First Normal Form, shown in Figure 3.7, only partly solves the problem. Contact data is difficult to manage because the same information is repeated many times and because storing the same name 10 times wastes disk space.
Second Normal Form, in Figure 3.8, is almost, but not quite there. It eliminates most of the wasted disk space and repetitious information, but limits your flexibility. Third Normal Form allows you to add and remove contact types from a single table without requiring any changes to the structure of other tables. The tables in Figure 3.9 give you the most flexibility and use the least amount of disk space.
Data Integrity Rules
When normalizing a set of tables, you should also consider data integrity rules. Data integrity rules, sometimes called constraints, are rules, often enforced by the database engine itself, that ensure the consistency of your data. For example, to revisit the contact database example a final time, if you delete a contact from the main table (tblContact), you want to make sure that related records in other tables are also deleted. Deleting only a related record, on the other hand, should not delete other related records or, certainly, the primary contact information. Most data integrity rules in an Access 2002 database are determined by the relationships you define. In addition, Access lets you specify cascading updates and deletes when defining relationships.
A cascading update ensures that when you update a record's primary key value on the "one" side of a one-to-many relationship, the change will be reflected in all records on the "many" side. The change, that is, will cascade through all related records.
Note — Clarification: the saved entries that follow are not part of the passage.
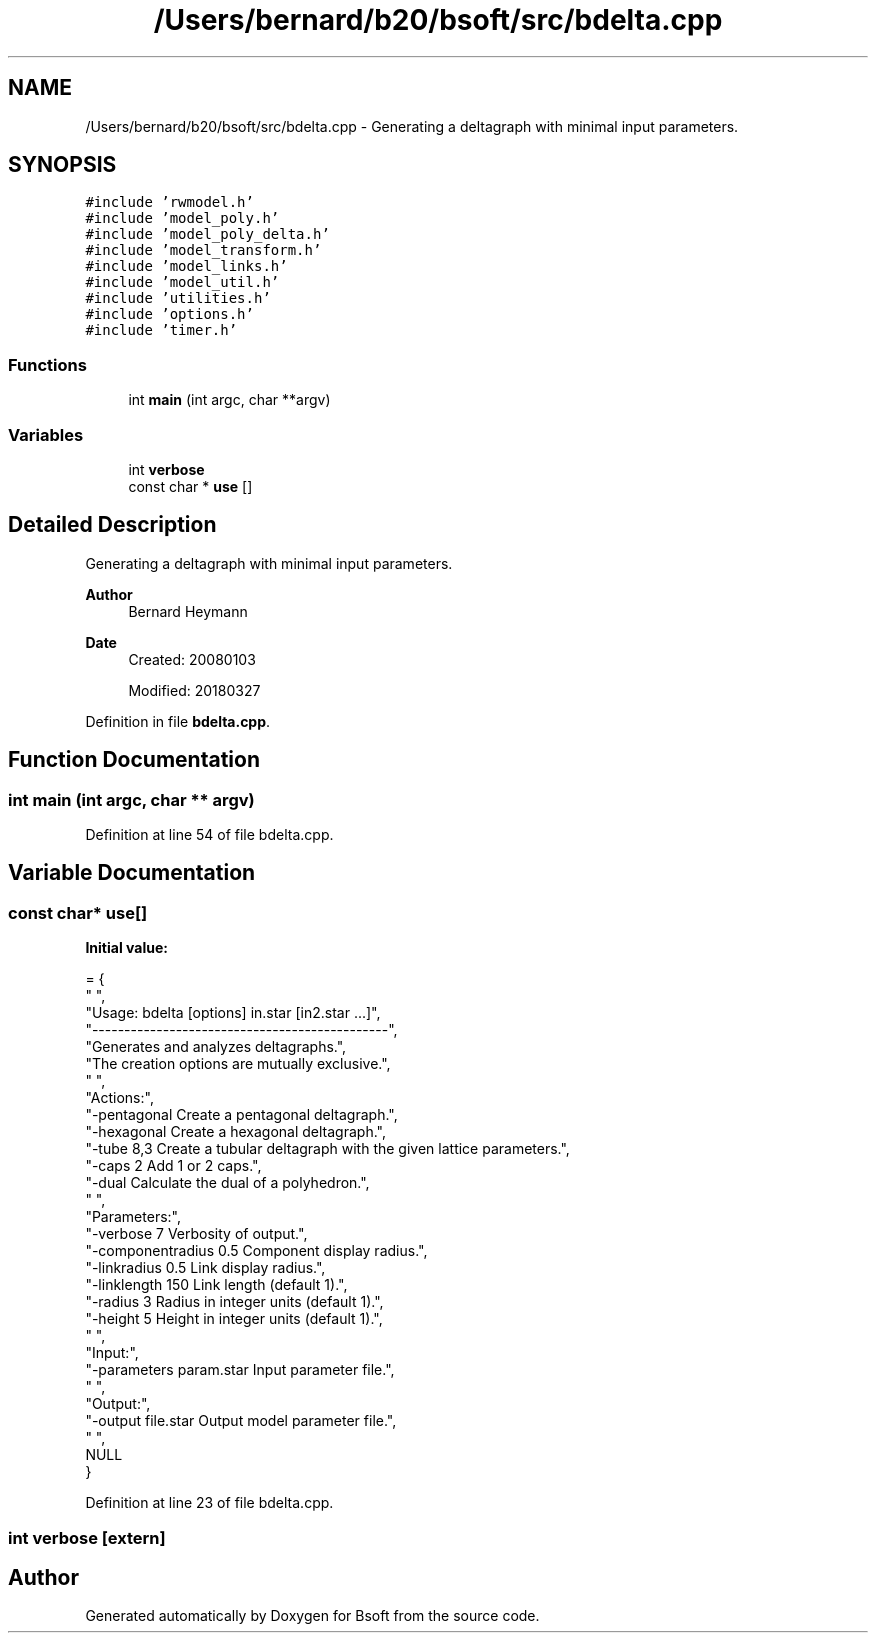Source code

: .TH "/Users/bernard/b20/bsoft/src/bdelta.cpp" 3 "Wed Sep 1 2021" "Version 2.1.0" "Bsoft" \" -*- nroff -*-
.ad l
.nh
.SH NAME
/Users/bernard/b20/bsoft/src/bdelta.cpp \- Generating a deltagraph with minimal input parameters\&.  

.SH SYNOPSIS
.br
.PP
\fC#include 'rwmodel\&.h'\fP
.br
\fC#include 'model_poly\&.h'\fP
.br
\fC#include 'model_poly_delta\&.h'\fP
.br
\fC#include 'model_transform\&.h'\fP
.br
\fC#include 'model_links\&.h'\fP
.br
\fC#include 'model_util\&.h'\fP
.br
\fC#include 'utilities\&.h'\fP
.br
\fC#include 'options\&.h'\fP
.br
\fC#include 'timer\&.h'\fP
.br

.SS "Functions"

.in +1c
.ti -1c
.RI "int \fBmain\fP (int argc, char **argv)"
.br
.in -1c
.SS "Variables"

.in +1c
.ti -1c
.RI "int \fBverbose\fP"
.br
.ti -1c
.RI "const char * \fBuse\fP []"
.br
.in -1c
.SH "Detailed Description"
.PP 
Generating a deltagraph with minimal input parameters\&. 


.PP
\fBAuthor\fP
.RS 4
Bernard Heymann 
.RE
.PP
\fBDate\fP
.RS 4
Created: 20080103 
.PP
Modified: 20180327 
.RE
.PP

.PP
Definition in file \fBbdelta\&.cpp\fP\&.
.SH "Function Documentation"
.PP 
.SS "int main (int argc, char ** argv)"

.PP
Definition at line 54 of file bdelta\&.cpp\&.
.SH "Variable Documentation"
.PP 
.SS "const char* use[]"
\fBInitial value:\fP
.PP
.nf
= {
" ",
"Usage: bdelta [options] in\&.star [in2\&.star \&.\&.\&.]",
"----------------------------------------------",
"Generates and analyzes deltagraphs\&.",
"The creation options are mutually exclusive\&.",
" ",
"Actions:",
"-pentagonal              Create a pentagonal deltagraph\&.",
"-hexagonal               Create a hexagonal deltagraph\&.",
"-tube 8,3                Create a tubular deltagraph with the given lattice parameters\&.",
"-caps 2                  Add 1 or 2 caps\&.",
"-dual                    Calculate the dual of a polyhedron\&.",
" ",
"Parameters:",
"-verbose 7               Verbosity of output\&.",
"-componentradius 0\&.5     Component display radius\&.",
"-linkradius 0\&.5          Link display radius\&.",
"-linklength 150          Link length (default 1)\&.",
"-radius 3                Radius in integer units (default 1)\&.",
"-height 5                Height in integer units (default 1)\&.",
" ",
"Input:",
"-parameters param\&.star   Input parameter file\&.",
" ",
"Output:",
"-output file\&.star        Output model parameter file\&.",
" ",
NULL
}
.fi
.PP
Definition at line 23 of file bdelta\&.cpp\&.
.SS "int verbose\fC [extern]\fP"

.SH "Author"
.PP 
Generated automatically by Doxygen for Bsoft from the source code\&.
Suppose you have a lookup table for states. New York is in this table with a primary key of NY and a description of New York. Imagine that New York City broke away and formed its own state (before you laugh, it almost happened in 1789!) When you change your NY value to NNY (for "New New York"), the values of NY in all the child tables will be changed to NNY. If cascading updates were not set, you would need to add a record to the lookup table for NY1, update all the records in the child table, and then delete the NY record from the lookup table.
A cascading delete has the same effect for deleting a primary key. Cascading deletes ensure that deleting a record from a "one" table also deletes all related records from the "many" table(s). This feature has a downside, however. If you delete a customer and cascading deletes were set, all the "many" invoices would be deleted. If you do not have deletes set, the deletion would not be allowed in the "one" table until you deleted all the records in the "many" table, to avoid leaving any orphans. Orphaned records are records not related to an existing primary key. As a result, they are not directly accessible and constitute wasted disk space.